Pascagempa, BPBD Sebut Kondisi Mentawai Aman

Ilustrasi
Ilustrasi (Liputan6.com/Sangaji)

PADANG, KLIKPOSITIF – Kepala Badan Penanggulangan Bencana Daerah (BPBD) Mentawai, Nurdin, menyebut kondisi Mentawai pascagempa 5,8 SR masih aman dan belum dilaporkan adanya kerusakan bangunan maupun korban jiwa.

“Guncangan gempa ini sangat kuat sekali dirasakan di wilayah Pagai Selatan. Tapi sebagian besar warga disana, baik di bagian barat maupun timur, itu telah direlokasi ke tempat ketinggian. Kalau mereka panik ada gempa , itu wajar karena sangat manusiawi. Tapi mereka tidak terlalu panik jika ada ancaman tsunami,” kata Nurdin, Rabu 24 Agustus 2016.

baca juga: Pakar Gempa Ingatkan Warga Terkait Gempa dan Tsunami yang Masih Mengancam Kota Padang

Nurdin melanjutkan, sebagian besar bangunan masyarakat di kawasan Pagai Selatan adalah bangunan semi permanen dan terbuat dari kayu, sehingga kecil kemungkinan guncangan gempa itu merusak bangunan tempat tinggal masyarakat.

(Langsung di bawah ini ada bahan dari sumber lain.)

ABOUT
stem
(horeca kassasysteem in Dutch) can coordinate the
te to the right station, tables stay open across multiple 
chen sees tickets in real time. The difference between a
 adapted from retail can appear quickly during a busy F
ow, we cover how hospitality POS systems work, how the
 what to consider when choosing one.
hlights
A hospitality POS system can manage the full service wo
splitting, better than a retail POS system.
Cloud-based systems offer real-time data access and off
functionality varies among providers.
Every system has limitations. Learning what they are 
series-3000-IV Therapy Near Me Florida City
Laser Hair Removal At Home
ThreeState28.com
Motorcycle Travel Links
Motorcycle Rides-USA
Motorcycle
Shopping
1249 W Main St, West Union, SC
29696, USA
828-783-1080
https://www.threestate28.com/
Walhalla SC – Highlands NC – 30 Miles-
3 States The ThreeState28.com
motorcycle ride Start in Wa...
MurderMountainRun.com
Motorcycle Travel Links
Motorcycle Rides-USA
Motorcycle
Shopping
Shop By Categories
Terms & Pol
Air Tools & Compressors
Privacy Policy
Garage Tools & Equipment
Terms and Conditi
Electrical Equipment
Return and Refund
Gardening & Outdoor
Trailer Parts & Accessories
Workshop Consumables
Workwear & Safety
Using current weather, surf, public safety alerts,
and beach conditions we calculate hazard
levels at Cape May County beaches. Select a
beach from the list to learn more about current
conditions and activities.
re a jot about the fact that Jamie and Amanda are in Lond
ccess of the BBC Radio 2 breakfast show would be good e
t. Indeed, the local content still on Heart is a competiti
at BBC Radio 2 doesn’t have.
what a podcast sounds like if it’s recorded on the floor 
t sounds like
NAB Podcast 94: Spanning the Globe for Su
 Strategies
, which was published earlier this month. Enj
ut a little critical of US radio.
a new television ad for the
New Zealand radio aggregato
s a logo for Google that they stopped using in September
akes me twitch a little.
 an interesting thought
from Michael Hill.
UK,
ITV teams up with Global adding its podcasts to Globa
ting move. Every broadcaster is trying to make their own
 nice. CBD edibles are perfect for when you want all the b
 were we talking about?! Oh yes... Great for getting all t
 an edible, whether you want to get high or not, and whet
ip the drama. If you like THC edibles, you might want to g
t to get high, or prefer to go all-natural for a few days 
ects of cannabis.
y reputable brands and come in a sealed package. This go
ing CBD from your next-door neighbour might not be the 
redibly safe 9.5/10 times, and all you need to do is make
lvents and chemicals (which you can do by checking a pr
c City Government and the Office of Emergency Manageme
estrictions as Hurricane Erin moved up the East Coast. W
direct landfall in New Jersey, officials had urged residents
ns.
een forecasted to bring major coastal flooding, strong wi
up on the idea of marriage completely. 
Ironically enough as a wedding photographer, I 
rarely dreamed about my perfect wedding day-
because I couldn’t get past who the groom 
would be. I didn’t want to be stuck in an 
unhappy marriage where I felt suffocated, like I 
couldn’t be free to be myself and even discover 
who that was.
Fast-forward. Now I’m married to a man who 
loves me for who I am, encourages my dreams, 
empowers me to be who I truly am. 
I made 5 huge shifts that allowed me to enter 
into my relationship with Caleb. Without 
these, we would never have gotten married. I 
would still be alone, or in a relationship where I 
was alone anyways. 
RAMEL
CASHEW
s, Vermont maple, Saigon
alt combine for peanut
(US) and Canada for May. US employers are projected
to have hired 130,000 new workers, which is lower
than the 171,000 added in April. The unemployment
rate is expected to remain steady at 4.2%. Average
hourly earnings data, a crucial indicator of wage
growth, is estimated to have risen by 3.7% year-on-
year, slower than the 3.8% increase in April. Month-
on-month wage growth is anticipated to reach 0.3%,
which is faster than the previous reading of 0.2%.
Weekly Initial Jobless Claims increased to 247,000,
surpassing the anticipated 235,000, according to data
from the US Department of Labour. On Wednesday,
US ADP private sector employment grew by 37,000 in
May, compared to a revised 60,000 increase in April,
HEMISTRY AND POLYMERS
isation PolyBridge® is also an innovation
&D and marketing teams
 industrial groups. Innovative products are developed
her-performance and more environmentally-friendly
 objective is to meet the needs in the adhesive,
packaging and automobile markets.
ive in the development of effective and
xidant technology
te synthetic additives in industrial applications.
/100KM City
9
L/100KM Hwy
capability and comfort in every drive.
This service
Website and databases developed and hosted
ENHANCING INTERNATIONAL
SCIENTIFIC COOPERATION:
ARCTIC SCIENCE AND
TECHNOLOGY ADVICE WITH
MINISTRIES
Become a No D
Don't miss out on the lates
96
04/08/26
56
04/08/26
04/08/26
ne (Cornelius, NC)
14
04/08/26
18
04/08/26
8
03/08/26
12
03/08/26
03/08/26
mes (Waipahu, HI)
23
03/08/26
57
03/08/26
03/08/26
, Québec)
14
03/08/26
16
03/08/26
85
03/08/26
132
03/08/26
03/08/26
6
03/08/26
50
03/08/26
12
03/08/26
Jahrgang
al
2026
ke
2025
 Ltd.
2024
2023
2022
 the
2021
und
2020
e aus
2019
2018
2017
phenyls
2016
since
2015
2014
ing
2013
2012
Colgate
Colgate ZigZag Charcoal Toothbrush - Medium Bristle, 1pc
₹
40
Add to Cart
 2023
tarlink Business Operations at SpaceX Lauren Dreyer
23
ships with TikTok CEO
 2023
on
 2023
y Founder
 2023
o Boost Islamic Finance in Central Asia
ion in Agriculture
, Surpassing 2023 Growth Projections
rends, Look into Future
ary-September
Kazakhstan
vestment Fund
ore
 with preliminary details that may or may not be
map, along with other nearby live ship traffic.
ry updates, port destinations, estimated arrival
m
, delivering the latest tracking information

Dari data Badan Meteorologi Klimatologi dan Geofisika (BMKG), gempa berkekuatan 5,8 SR terjadi di wilayah 24 kilometer barat daya pulau Pagai Utara, (atau di wilayah 155 kilometer barat daya Muko-muko Bengkulu seperti yang diberitakan sebelumnya), Rabu 24 Agustus 2016. Gempa ini terjadi sekitar pukul 20.48 WIB di lokasi 2.95 LS-100.07 BT. Gempa yang berkedalaman 21 kilometer tersebut tidak berpotensi tsunami.

baca juga: 150 Rumah dan Infrastruktur Publik Rusak Akibat Gempa 6,1 SR di Maluku Tengah

Tak hanya dirasakan di kawasan Pagai, tapi BMKG menyebut gempa ini juga dirasakan warga di kawasan  Siberut dan Sikakap Mentawai, Kota Padang, Painan, dan Solok dengan skala intensitas II hingga III MMI.